Transcribed page contents:
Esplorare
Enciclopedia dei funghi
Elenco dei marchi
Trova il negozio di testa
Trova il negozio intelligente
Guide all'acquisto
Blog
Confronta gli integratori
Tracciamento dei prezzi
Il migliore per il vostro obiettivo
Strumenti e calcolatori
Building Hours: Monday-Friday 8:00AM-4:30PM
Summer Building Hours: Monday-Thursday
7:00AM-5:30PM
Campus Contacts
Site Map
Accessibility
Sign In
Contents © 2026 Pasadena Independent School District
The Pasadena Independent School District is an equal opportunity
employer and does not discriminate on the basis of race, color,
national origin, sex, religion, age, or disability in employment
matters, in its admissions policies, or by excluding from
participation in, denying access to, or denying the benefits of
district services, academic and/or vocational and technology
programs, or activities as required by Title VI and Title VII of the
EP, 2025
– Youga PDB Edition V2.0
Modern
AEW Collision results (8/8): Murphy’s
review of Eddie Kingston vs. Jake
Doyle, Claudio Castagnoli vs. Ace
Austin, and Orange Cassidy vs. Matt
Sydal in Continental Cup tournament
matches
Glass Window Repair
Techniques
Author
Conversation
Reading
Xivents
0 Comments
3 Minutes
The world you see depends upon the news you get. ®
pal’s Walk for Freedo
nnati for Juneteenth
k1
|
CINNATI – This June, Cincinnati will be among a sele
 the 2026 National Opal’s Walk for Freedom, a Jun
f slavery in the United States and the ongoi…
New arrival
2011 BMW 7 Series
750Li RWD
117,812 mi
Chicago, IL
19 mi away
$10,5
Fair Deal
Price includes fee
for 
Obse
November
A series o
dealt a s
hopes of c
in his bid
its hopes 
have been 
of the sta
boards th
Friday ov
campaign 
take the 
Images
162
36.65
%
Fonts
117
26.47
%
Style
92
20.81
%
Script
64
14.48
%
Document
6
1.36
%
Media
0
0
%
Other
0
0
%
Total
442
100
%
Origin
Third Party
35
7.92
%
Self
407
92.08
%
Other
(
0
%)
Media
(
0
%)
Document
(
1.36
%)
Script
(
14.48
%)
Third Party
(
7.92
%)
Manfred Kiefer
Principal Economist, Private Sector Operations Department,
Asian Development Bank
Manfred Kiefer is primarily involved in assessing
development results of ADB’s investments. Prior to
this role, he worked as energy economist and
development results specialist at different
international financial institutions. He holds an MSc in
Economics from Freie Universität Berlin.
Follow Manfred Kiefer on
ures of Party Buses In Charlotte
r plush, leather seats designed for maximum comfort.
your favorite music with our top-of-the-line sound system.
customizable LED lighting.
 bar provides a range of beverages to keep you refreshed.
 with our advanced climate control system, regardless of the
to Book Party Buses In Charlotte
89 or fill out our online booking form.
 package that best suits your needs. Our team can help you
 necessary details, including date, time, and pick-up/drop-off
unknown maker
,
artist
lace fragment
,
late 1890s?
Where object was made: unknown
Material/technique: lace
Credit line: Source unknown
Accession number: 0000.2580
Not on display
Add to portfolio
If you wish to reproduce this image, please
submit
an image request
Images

### DIRECTIONS
Every line of the data is to be printed again exactly.

### EXERCISE OUTPUT
Esplorare
Enciclopedia dei funghi
Elenco dei marchi
Trova il negozio di testa
Trova il negozio intelligente
Guide all'acquisto
Blog
Confronta gli integratori
Tracciamento dei prezzi
Il migliore per il vostro obiettivo
Strumenti e calcolatori
Building Hours: Monday-Friday 8:00AM-4:30PM
Summer Building Hours: Monday-Thursday
7:00AM-5:30PM
Campus Contacts
Site Map
Accessibility
Sign In
Contents © 2026 Pasadena Independent School District
The Pasadena Independent School District is an equal opportunity
employer and does not discriminate on the basis of race, color,
national origin, sex, religion, age, or disability in employment
matters, in its admissions policies, or by excluding from
participation in, denying access to, or denying the benefits of
district services, academic and/or vocational and technology
programs, or activities as required by Title VI and Title VII of the
EP, 2025
– Youga PDB Edition V2.0
Modern
AEW Collision results (8/8): Murphy’s
review of Eddie Kingston vs. Jake
Doyle, Claudio Castagnoli vs. Ace
Austin, and Orange Cassidy vs. Matt
Sydal in Continental Cup tournament
matches
Glass Window Repair
Techniques
Author
Conversation
Reading
Xivents
0 Comments
3 Minutes
The world you see depends upon the news you get. ®
pal’s Walk for Freedo
nnati for Juneteenth
k1
|
CINNATI – This June, Cincinnati will be among a sele
 the 2026 National Opal’s Walk for Freedom, a Jun
f slavery in the United States and the ongoi…
New arrival
2011 BMW 7 Series
750Li RWD
117,812 mi
Chicago, IL
19 mi away
$10,5
Fair Deal
Price includes fee
for 
Obse
November
A series o
dealt a s
hopes of c
in his bid
its hopes 
have been 
of the sta
boards th
Friday ov
campaign 
take the 
Images
162
36.65
%
Fonts
117
26.47
%
Style
92
20.81
%
Script
64
14.48
%
Document
6
1.36
%
Media
0
0
%
Other
0
0
%
Total
442
100
%
Origin
Third Party
35
7.92
%
Self
407
92.08
%
Other
(
0
%)
Media
(
0
%)
Document
(
1.36
%)
Script
(
14.48
%)
Third Party
(
7.92
%)
Manfred Kiefer
Principal Economist, Private Sector Operations Department,
Asian Development Bank
Manfred Kiefer is primarily involved in assessing
development results of ADB’s investments. Prior to
this role, he worked as energy economist and
development results specialist at different
international financial institutions. He holds an MSc in
Economics from Freie Universität Berlin.
Follow Manfred Kiefer on
ures of Party Buses In Charlotte
r plush, leather seats designed for maximum comfort.
your favorite music with our top-of-the-line sound system.
customizable LED lighting.
 bar provides a range of beverages to keep you refreshed.
 with our advanced climate control system, regardless of the
to Book Party Buses In Charlotte
89 or fill out our online booking form.
 package that best suits your needs. Our team can help you
 necessary details, including date, time, and pick-up/drop-off
unknown maker
,
artist
lace fragment
,
late 1890s?
Where object was made: unknown
Material/technique: lace
Credit line: Source unknown
Accession number: 0000.2580
Not on display
Add to portfolio
If you wish to reproduce this image, please
submit
an image request
Images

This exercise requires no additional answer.